Records shown

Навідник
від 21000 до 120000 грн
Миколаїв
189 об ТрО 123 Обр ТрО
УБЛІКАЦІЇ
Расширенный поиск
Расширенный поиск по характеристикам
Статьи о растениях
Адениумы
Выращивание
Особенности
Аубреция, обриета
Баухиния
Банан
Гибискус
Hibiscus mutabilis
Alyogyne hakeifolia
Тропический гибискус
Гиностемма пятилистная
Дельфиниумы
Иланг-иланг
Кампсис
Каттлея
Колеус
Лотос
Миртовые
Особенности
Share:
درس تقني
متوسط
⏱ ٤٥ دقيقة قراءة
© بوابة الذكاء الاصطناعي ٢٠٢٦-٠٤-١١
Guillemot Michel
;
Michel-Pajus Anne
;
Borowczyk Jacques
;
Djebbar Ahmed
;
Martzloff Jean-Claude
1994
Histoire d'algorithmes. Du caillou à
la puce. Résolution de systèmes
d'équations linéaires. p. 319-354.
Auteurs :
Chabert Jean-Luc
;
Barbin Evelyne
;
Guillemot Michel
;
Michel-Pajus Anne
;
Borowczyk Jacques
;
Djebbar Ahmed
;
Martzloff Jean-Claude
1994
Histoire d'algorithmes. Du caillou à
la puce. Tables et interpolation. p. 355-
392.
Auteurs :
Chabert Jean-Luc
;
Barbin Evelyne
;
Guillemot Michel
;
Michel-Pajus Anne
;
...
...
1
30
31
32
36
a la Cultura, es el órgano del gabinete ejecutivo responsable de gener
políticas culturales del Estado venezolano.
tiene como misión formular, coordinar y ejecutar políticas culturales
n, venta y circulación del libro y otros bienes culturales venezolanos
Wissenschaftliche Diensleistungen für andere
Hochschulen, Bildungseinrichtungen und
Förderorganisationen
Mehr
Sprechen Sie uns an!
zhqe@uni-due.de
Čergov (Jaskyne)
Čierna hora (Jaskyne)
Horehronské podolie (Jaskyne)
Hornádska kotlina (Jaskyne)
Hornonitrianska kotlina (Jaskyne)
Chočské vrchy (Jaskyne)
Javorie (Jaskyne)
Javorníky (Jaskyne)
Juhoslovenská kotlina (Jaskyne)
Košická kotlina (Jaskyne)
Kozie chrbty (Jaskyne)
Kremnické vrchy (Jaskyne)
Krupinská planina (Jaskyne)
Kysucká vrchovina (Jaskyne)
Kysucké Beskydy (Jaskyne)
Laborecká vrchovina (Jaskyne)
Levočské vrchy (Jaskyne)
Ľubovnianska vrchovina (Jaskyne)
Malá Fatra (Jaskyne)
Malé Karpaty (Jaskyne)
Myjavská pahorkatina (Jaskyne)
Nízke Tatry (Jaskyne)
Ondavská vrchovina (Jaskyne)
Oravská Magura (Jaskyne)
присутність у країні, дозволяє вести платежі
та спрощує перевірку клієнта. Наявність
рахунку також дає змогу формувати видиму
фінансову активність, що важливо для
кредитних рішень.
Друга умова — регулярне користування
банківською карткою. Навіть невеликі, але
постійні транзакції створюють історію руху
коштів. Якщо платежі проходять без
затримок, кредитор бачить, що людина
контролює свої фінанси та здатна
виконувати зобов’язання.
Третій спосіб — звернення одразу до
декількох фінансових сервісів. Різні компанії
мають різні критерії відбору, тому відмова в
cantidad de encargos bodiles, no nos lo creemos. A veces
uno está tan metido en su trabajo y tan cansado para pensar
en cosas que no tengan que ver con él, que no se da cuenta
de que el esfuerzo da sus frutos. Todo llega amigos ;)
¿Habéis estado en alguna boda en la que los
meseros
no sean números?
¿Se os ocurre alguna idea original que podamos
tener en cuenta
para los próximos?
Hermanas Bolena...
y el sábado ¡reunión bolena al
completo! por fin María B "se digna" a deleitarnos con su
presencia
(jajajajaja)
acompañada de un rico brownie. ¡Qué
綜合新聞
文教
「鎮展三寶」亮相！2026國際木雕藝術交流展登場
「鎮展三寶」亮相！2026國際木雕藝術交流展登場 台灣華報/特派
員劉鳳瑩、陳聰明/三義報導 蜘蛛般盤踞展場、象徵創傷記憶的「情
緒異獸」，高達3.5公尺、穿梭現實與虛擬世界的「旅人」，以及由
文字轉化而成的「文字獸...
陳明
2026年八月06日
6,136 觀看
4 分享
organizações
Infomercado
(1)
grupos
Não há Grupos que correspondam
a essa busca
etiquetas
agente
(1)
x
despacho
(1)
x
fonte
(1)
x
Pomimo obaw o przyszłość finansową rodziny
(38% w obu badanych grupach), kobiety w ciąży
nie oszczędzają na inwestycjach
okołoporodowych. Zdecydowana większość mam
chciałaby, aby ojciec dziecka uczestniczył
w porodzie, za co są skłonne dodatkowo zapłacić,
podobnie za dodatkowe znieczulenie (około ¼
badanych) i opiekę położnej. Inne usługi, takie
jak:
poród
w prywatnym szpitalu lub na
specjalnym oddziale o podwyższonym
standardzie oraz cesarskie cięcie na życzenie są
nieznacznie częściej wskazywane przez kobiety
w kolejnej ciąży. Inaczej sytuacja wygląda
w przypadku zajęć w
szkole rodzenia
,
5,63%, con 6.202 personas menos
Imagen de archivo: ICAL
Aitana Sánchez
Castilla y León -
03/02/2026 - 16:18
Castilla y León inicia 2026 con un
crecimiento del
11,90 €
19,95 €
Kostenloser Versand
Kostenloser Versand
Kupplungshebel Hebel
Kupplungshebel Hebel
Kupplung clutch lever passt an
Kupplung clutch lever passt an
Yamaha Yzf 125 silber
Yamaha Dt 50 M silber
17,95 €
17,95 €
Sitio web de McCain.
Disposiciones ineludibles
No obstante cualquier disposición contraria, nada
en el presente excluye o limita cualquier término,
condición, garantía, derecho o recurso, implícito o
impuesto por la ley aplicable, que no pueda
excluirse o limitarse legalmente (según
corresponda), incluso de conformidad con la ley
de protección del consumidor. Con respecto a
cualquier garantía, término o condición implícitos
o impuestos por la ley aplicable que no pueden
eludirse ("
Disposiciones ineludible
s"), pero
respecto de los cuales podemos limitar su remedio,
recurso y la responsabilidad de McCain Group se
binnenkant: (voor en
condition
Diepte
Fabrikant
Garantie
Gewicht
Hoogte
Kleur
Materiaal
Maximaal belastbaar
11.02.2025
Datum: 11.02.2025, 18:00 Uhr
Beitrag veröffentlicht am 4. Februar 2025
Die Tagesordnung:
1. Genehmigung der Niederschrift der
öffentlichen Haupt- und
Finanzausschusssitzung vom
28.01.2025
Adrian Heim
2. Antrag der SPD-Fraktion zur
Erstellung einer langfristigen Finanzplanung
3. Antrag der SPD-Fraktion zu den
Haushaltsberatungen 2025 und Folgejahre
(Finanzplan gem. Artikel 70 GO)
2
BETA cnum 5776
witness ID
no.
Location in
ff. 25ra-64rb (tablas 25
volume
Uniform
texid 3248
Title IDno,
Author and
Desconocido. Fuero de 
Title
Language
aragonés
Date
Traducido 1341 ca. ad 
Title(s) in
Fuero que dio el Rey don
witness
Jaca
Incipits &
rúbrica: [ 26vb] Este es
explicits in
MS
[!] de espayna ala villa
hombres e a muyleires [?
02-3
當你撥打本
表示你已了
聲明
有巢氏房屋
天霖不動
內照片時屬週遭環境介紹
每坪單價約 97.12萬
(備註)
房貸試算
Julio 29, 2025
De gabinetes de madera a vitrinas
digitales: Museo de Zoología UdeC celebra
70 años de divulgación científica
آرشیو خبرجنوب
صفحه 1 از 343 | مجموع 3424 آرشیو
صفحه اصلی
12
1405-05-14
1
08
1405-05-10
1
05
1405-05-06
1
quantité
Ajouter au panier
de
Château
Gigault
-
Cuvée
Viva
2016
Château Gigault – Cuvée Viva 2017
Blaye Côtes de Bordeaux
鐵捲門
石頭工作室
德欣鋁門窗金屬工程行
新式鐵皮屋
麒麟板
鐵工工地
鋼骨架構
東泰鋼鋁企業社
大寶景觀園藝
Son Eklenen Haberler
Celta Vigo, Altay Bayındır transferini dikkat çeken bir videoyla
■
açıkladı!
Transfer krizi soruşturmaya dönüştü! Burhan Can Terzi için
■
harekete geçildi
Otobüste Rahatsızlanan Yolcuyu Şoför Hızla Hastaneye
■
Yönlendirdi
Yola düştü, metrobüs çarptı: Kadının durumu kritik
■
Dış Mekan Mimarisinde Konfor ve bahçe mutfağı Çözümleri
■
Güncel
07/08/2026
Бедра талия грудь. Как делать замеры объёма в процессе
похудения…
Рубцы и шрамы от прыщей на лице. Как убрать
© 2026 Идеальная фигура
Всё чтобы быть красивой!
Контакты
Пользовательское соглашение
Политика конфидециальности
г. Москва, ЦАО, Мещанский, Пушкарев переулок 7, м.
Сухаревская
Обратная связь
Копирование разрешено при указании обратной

Exercise requirements
Begin with the line that contains "г. Москва, ЦАО, Мещанский, Пушкарев" and set down each line exactly until the records above end, including the final line.

Exercise response
г. Москва, ЦАО, Мещанский, Пушкарев переулок 7, м.
Сухаревская
Обратная связь
Копирование разрешено при указании обратной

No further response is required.